Task details. Reproduce the listing below line for line, changing nothing.

*** Opening Data for review ***

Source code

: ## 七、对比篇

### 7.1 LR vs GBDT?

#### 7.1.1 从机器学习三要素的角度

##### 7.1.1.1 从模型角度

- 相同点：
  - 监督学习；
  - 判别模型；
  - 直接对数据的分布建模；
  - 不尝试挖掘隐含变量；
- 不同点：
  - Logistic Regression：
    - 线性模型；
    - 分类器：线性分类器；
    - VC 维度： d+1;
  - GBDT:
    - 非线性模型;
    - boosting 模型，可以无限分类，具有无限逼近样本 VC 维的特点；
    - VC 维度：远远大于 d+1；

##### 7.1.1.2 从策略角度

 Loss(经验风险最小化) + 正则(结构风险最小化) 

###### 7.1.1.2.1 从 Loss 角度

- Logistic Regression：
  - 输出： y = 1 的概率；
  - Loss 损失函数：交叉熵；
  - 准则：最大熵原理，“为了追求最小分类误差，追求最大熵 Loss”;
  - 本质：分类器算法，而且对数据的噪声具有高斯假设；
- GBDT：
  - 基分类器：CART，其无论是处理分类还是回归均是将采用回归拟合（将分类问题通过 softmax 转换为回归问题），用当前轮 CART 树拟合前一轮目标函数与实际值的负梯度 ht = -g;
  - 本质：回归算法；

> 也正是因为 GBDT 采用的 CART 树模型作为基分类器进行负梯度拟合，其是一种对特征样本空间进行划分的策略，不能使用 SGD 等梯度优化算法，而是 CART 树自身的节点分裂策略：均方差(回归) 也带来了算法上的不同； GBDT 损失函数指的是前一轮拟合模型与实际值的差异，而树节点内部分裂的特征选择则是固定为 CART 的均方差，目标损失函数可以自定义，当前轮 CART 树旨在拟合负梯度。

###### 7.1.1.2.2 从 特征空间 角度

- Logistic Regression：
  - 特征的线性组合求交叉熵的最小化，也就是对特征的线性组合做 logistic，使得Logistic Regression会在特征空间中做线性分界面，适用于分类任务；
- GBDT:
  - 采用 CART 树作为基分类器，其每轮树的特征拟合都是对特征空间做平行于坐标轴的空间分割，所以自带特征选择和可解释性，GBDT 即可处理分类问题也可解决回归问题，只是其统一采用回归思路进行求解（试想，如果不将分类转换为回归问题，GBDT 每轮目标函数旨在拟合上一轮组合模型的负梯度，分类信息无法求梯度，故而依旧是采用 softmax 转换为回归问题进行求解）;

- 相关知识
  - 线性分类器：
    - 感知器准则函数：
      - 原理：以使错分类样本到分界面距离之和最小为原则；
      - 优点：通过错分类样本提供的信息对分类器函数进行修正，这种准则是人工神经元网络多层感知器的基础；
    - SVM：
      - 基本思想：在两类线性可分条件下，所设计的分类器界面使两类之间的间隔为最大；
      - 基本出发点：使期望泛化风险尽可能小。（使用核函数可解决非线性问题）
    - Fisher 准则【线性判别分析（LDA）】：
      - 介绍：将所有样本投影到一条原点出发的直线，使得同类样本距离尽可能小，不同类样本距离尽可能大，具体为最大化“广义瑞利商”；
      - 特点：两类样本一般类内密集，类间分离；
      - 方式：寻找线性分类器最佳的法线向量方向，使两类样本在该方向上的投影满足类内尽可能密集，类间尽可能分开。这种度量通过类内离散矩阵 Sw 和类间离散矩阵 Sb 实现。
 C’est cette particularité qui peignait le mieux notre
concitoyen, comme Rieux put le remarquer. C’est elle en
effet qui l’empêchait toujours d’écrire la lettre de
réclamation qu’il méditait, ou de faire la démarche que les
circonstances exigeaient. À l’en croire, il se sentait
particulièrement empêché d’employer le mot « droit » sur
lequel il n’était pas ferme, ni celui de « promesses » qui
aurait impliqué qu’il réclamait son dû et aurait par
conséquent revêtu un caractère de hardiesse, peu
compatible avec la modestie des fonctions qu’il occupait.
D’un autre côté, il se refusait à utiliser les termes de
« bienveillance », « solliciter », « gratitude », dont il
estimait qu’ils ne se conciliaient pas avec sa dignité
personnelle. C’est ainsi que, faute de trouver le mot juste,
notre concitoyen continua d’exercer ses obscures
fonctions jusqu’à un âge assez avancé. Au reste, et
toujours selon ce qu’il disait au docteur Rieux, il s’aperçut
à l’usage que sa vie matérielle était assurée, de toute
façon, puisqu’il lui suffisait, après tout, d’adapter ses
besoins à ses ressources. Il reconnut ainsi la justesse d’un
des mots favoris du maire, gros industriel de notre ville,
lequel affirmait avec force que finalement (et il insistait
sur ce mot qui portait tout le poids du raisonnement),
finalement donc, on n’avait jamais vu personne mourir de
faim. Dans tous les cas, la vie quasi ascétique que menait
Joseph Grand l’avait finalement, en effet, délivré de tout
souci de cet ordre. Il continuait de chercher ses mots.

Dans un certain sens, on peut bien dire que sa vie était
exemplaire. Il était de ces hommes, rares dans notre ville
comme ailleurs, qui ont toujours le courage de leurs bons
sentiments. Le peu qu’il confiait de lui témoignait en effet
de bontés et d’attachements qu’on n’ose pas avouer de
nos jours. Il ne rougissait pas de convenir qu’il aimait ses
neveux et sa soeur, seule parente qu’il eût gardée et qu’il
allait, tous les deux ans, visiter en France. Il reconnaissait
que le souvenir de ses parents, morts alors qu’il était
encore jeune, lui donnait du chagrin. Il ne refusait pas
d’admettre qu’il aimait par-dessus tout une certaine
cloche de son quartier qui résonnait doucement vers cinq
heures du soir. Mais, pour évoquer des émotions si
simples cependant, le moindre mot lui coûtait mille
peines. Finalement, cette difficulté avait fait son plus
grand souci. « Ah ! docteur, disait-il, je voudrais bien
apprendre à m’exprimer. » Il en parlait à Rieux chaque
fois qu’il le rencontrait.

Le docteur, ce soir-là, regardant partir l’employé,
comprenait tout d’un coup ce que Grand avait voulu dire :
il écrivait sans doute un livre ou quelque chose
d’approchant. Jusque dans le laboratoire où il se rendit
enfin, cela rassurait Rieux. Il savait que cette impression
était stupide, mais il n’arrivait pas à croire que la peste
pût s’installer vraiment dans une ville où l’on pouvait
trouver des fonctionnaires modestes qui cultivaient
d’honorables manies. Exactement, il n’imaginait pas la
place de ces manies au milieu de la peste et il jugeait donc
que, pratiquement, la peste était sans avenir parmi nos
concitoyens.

*** Closing Data for review ***

Finished exercise.
Source code

: ## 七、对比篇

### 7.1 LR vs GBDT?

#### 7.1.1 从机器学习三要素的角度

##### 7.1.1.1 从模型角度

- 相同点：
  - 监督学习；
  - 判别模型；
  - 直接对数据的分布建模；
  - 不尝试挖掘隐含变量；
- 不同点：
  - Logistic Regression：
    - 线性模型；
    - 分类器：线性分类器；
    - VC 维度： d+1;
  - GBDT:
    - 非线性模型;
    - boosting 模型，可以无限分类，具有无限逼近样本 VC 维的特点；
    - VC 维度：远远大于 d+1；

##### 7.1.1.2 从策略角度

 Loss(经验风险最小化) + 正则(结构风险最小化) 

###### 7.1.1.2.1 从 Loss 角度

- Logistic Regression：
  - 输出： y = 1 的概率；
  - Loss 损失函数：交叉熵；
  - 准则：最大熵原理，“为了追求最小分类误差，追求最大熵 Loss”;
  - 本质：分类器算法，而且对数据的噪声具有高斯假设；
- GBDT：
  - 基分类器：CART，其无论是处理分类还是回归均是将采用回归拟合（将分类问题通过 softmax 转换为回归问题），用当前轮 CART 树拟合前一轮目标函数与实际值的负梯度 ht = -g;
  - 本质：回归算法；

> 也正是因为 GBDT 采用的 CART 树模型作为基分类器进行负梯度拟合，其是一种对特征样本空间进行划分的策略，不能使用 SGD 等梯度优化算法，而是 CART 树自身的节点分裂策略：均方差(回归) 也带来了算法上的不同； GBDT 损失函数指的是前一轮拟合模型与实际值的差异，而树节点内部分裂的特征选择则是固定为 CART 的均方差，目标损失函数可以自定义，当前轮 CART 树旨在拟合负梯度。

###### 7.1.1.2.2 从 特征空间 角度

- Logistic Regression：
  - 特征的线性组合求交叉熵的最小化，也就是对特征的线性组合做 logistic，使得Logistic Regression会在特征空间中做线性分界面，适用于分类任务；
- GBDT:
  - 采用 CART 树作为基分类器，其每轮树的特征拟合都是对特征空间做平行于坐标轴的空间分割，所以自带特征选择和可解释性，GBDT 即可处理分类问题也可解决回归问题，只是其统一采用回归思路进行求解（试想，如果不将分类转换为回归问题，GBDT 每轮目标函数旨在拟合上一轮组合模型的负梯度，分类信息无法求梯度，故而依旧是采用 softmax 转换为回归问题进行求解）;

- 相关知识
  - 线性分类器：
    - 感知器准则函数：
      - 原理：以使错分类样本到分界面距离之和最小为原则；
      - 优点：通过错分类样本提供的信息对分类器函数进行修正，这种准则是人工神经元网络多层感知器的基础；
    - SVM：
      - 基本思想：在两类线性可分条件下，所设计的分类器界面使两类之间的间隔为最大；
      - 基本出发点：使期望泛化风险尽可能小。（使用核函数可解决非线性问题）
    - Fisher 准则【线性判别分析（LDA）】：
      - 介绍：将所有样本投影到一条原点出发的直线，使得同类样本距离尽可能小，不同类样本距离尽可能大，具体为最大化“广义瑞利商”；
      - 特点：两类样本一般类内密集，类间分离；
      - 方式：寻找线性分类器最佳的法线向量方向，使两类样本在该方向上的投影满足类内尽可能密集，类间尽可能分开。这种度量通过类内离散矩阵 Sw 和类间离散矩阵 Sb 实现。
 C’est cette particularité qui peignait le mieux notre
concitoyen, comme Rieux put le remarquer. C’est elle en
effet qui l’empêchait toujours d’écrire la lettre de
réclamation qu’il méditait, ou de faire la démarche que les
circonstances exigeaient. À l’en croire, il se sentait
particulièrement empêché d’employer le mot « droit » sur
lequel il n’était pas ferme, ni celui de « promesses » qui
aurait impliqué qu’il réclamait son dû et aurait par
conséquent revêtu un caractère de hardiesse, peu
compatible avec la modestie des fonctions qu’il occupait.
D’un autre côté, il se refusait à utiliser les termes de
« bienveillance », « solliciter », « gratitude », dont il
estimait qu’ils ne se conciliaient pas avec sa dignité
personnelle. C’est ainsi que, faute de trouver le mot juste,
notre concitoyen continua d’exercer ses obscures
fonctions jusqu’à un âge assez avancé. Au reste, et
toujours selon ce qu’il disait au docteur Rieux, il s’aperçut
à l’usage que sa vie matérielle était assurée, de toute
façon, puisqu’il lui suffisait, après tout, d’adapter ses
besoins à ses ressources. Il reconnut ainsi la justesse d’un
des mots favoris du maire, gros industriel de notre ville,
lequel affirmait avec force que finalement (et il insistait
sur ce mot qui portait tout le poids du raisonnement),
finalement donc, on n’avait jamais vu personne mourir de
faim. Dans tous les cas, la vie quasi ascétique que menait
Joseph Grand l’avait finalement, en effet, délivré de tout
souci de cet ordre. Il continuait de chercher ses mots.

Dans un certain sens, on peut bien dire que sa vie était
exemplaire. Il était de ces hommes, rares dans notre ville
comme ailleurs, qui ont toujours le courage de leurs bons
sentiments. Le peu qu’il confiait de lui témoignait en effet
de bontés et d’attachements qu’on n’ose pas avouer de
nos jours. Il ne rougissait pas de convenir qu’il aimait ses
neveux et sa soeur, seule parente qu’il eût gardée et qu’il
allait, tous les deux ans, visiter en France. Il reconnaissait
que le souvenir de ses parents, morts alors qu’il était
encore jeune, lui donnait du chagrin. Il ne refusait pas
d’admettre qu’il aimait par-dessus tout une certaine
cloche de son quartier qui résonnait doucement vers cinq
heures du soir. Mais, pour évoquer des émotions si
simples cependant, le moindre mot lui coûtait mille
peines. Finalement, cette difficulté avait fait son plus
grand souci. « Ah ! docteur, disait-il, je voudrais bien
apprendre à m’exprimer. » Il en parlait à Rieux chaque
fois qu’il le rencontrait.

Le docteur, ce soir-là, regardant partir l’employé,
comprenait tout d’un coup ce que Grand avait voulu dire :
il écrivait sans doute un livre ou quelque chose
d’approchant. Jusque dans le laboratoire où il se rendit
enfin, cela rassurait Rieux. Il savait que cette impression
était stupide, mais il n’arrivait pas à croire que la peste
pût s’installer vraiment dans une ville où l’on pouvait
trouver des fonctionnaires modestes qui cultivaient
d’honorables manies. Exactement, il n’imaginait pas la
place de ces manies au milieu de la peste et il jugeait donc
que, pratiquement, la peste était sans avenir parmi nos
concitoyens.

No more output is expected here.